# LVMPD Sgt Henry Prendes # 4067 Killed in the Line of Duty



## SGT_GRUNT_USMC (May 31, 2004)

As you all know one of the Las Vegas Metropolitan Police Department's Finest, Sgt Henry Prendes was lost this past week.I went to my first police funeral today, after only 2 months on the street.It was very sad, but very impressive.There were thousands of officer from various local,state, and federal agencies.The entire Las Vegas strip as well as other streets and freeways were shut down for a funeral procession that consisted of more 2,000 police vehicles that escorted Sgt Prendes.Thousand of citizens came out along the route with American flags and hands on their hearts to honor him.
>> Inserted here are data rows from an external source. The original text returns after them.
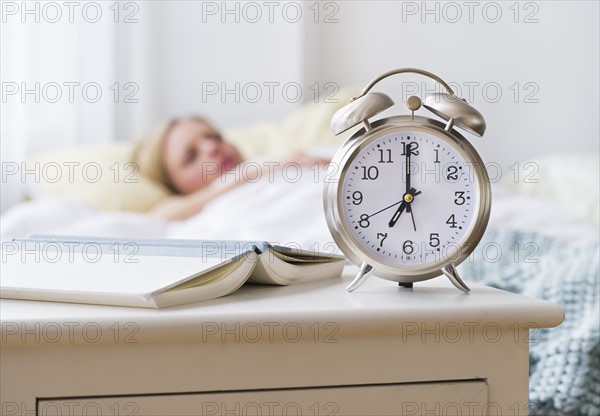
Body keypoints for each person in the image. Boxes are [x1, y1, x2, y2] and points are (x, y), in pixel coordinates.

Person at [133, 117, 330, 220]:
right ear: (175, 186)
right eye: (191, 156)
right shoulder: (184, 212)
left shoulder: (285, 158)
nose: (212, 147)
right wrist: (252, 174)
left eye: (213, 137)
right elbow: (160, 217)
Here's some links about the massive gun battle that took Sergeant Prendes's life and the funeral:

http://www.reviewjournal.com/news/prendes/slideshow/

http://www.klas-tv.com/Global/story.asp?S=4442110

http://www.klas-tv.com/Global/story.asp?S=4463352

http://www.kvbc.com/Global/story.asp?S=4443042&nav=15MU

If you want to leave a tribute to this brave American hero you can do it HERE....just go down to where it says "Leave a Reflection"

http://www.odmp.org/officer.php?oid=18136


----------



## mikey742 (Mar 4, 2005)

May he rest in peace and have God watch over his family.


----------



## RustyShackleford (Sep 1, 2005)

God bless him and his family.


----------



## kwflatbed (Dec 29, 2004)

May he rest in peace.


----------